══ Given data ══

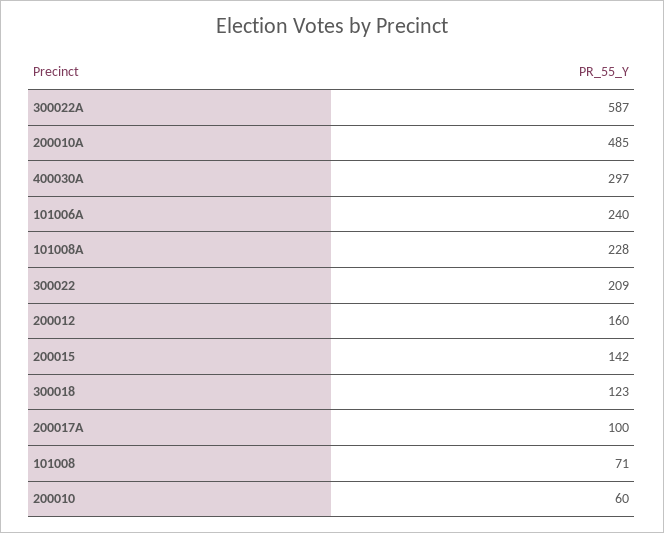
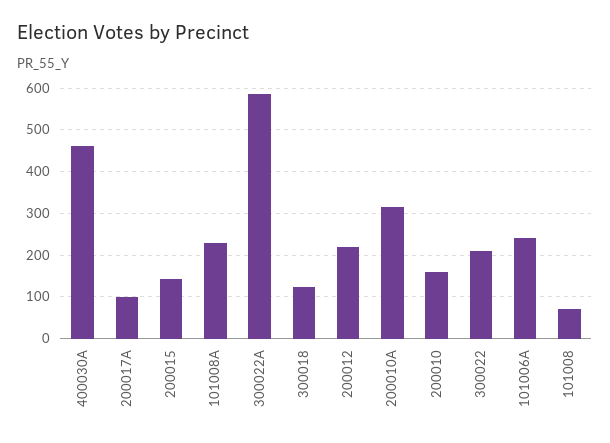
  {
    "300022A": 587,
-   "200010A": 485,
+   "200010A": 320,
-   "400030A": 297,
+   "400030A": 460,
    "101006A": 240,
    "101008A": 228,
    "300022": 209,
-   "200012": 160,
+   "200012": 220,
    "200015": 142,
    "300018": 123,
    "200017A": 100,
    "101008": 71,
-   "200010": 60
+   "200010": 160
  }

═══

Action item: Output the data exactly. Leave every picture out.

Result of this task:
  {
    "300022A": 587,
-   "200010A": 485,
+   "200010A": 320,
-   "400030A": 297,
+   "400030A": 460,
    "101006A": 240,
    "101008A": 228,
    "300022": 209,
-   "200012": 160,
+   "200012": 220,
    "200015": 142,
    "300018": 123,
    "200017A": 100,
    "101008": 71,
-   "200010": 60
+   "200010": 160
  }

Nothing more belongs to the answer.